Nas interviewed for Rip2Shredz  //  3D World (Street Press Australia) //  Hiphop.sh
@ 09.45 AEST - 17th January, 2011

Nasir bin Olu Dara Jones was discovered in 1991 by MC Serch (3rd Bass) and released Illmatic in 1994 – his début album, which in time would become heralded the Greatest Of All Time. Twenty years on and Jones is always found in further discovery of his cultural roots – roots that led him out to Jamaica and the Kingston yards that exported the godfather Kool Herc and the late reggae icon Bob Marley. In 2005 Nas and Damian Marley threaded their fibrous genes on the ‘Road To Zion’ record for three-time Grammy winner Marley’s third LP Welcome To Jamrock – a hybrid strain of new era Trenchtown reggae and hip hop.

A journey to rekindling that fire culminated in the long-awaited and much-speculated 2010 long-player Distant Relatives, a QB-meets-Jamrock polymer so well-spun it bonds together the origins of hip hop and it’s culture in perfect transfer. Where Hip Hop Is Dead’s title track paid homage to the first record spun at a Kool Herc jam, Escobar Caeser has returned to reinforce the cultural bindings of hip hop once again.

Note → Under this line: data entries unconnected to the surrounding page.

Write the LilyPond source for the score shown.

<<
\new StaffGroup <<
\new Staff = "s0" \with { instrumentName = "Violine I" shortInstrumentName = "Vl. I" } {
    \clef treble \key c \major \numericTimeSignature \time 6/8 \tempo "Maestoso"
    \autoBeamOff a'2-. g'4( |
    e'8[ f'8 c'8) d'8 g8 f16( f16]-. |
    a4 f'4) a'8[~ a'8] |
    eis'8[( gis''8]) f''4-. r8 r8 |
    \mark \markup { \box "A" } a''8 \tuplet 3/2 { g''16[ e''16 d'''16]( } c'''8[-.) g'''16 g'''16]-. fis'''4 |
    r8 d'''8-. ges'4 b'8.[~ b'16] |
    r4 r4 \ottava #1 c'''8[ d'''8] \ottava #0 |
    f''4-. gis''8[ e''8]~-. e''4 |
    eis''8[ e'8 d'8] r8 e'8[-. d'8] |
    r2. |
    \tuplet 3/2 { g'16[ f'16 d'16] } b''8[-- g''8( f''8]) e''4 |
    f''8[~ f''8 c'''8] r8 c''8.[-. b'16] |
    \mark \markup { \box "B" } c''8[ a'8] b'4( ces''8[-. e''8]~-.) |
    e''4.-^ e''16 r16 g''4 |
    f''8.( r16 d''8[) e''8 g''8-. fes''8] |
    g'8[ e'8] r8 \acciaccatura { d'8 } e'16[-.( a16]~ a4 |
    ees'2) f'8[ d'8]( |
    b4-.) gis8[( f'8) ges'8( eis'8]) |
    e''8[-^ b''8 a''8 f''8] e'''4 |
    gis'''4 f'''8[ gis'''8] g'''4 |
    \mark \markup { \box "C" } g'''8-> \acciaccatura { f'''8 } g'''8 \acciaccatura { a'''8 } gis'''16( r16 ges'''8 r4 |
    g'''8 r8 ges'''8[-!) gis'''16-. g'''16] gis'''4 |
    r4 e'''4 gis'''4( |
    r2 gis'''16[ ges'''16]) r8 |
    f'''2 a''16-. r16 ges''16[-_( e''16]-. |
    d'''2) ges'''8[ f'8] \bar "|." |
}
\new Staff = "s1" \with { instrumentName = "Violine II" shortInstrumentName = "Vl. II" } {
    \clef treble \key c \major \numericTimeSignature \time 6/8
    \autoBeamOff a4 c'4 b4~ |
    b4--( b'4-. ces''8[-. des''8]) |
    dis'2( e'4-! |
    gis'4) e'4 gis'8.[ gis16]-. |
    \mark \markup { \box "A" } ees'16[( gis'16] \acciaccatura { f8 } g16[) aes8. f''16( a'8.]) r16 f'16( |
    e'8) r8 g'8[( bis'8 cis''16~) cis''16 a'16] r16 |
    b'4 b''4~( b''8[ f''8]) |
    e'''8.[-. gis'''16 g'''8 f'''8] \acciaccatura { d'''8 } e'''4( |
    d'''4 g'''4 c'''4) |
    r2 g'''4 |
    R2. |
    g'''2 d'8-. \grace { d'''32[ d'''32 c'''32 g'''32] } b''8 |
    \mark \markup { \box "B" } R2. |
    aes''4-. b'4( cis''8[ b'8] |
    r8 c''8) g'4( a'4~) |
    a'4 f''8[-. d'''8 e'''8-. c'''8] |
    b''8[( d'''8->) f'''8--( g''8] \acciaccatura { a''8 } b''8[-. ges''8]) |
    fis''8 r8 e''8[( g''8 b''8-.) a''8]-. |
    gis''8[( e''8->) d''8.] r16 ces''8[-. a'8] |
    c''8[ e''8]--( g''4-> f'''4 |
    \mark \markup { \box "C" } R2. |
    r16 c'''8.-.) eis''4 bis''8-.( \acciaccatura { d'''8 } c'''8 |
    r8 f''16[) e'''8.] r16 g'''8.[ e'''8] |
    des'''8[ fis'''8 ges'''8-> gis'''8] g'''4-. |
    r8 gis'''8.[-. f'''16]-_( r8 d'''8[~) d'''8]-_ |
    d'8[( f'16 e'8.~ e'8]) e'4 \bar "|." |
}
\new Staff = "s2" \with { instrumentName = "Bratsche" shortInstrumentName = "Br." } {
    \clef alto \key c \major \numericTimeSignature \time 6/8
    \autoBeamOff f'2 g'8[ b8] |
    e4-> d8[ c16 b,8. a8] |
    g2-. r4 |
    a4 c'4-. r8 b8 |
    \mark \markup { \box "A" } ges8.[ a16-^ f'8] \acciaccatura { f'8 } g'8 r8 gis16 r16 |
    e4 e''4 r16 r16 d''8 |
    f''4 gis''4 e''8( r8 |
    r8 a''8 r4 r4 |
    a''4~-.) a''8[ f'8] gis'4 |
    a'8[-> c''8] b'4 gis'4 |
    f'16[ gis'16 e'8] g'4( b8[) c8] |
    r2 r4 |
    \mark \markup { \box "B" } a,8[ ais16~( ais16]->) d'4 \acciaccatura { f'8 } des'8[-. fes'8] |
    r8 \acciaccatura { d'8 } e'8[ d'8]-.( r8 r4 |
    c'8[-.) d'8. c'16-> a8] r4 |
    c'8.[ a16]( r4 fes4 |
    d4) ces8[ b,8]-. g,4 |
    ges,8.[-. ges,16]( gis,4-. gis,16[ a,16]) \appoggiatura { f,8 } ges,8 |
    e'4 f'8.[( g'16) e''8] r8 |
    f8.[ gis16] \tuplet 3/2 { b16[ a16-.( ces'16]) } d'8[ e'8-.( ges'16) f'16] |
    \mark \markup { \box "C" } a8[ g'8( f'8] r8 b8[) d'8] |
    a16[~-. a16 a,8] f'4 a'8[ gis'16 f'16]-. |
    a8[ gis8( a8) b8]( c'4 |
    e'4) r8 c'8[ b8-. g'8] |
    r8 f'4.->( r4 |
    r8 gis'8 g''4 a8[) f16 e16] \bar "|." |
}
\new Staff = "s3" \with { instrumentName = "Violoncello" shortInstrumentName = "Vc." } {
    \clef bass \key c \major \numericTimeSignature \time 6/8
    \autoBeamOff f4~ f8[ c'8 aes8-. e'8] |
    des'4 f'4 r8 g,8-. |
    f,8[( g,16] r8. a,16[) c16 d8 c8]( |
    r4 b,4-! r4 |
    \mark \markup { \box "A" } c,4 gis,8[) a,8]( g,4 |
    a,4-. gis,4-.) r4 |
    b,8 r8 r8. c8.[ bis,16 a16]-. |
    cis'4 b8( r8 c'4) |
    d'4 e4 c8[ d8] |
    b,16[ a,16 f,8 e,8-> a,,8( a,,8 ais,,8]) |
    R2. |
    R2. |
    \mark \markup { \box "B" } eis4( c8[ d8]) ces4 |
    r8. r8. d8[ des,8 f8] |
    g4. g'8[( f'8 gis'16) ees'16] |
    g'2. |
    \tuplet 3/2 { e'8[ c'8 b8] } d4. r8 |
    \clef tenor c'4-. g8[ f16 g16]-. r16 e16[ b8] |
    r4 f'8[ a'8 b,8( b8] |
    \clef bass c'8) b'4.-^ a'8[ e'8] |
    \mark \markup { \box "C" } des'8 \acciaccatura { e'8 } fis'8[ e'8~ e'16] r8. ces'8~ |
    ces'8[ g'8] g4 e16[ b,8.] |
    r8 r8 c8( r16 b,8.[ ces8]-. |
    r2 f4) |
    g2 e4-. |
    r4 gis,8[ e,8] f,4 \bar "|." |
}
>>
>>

AFTER ROAD TO ZION CAME OUT, WAS THE REACTION TO MAKE AN ALBUM TOGETHER?

“I think it was we just liked each other’s work and we wanted to do a record. This is some time later, it wasn’t right then like ‘I wanna do a record’. It was an evolving process and later we got together to do the record.”

HOW WAS IT TRAVELLING BACK WITH DAMIAN TO HIS HOMETOWN? DID YOU GET THE MARLEY FAMILY EXPERIENCE, MEET EVERYONE, LEARN THE HISTORY OF REGGAE?

“Yeah, I learned a whole lot. I learned a whole lot about Bob and what his life was like in Jamaica and growing up in Trenchtown.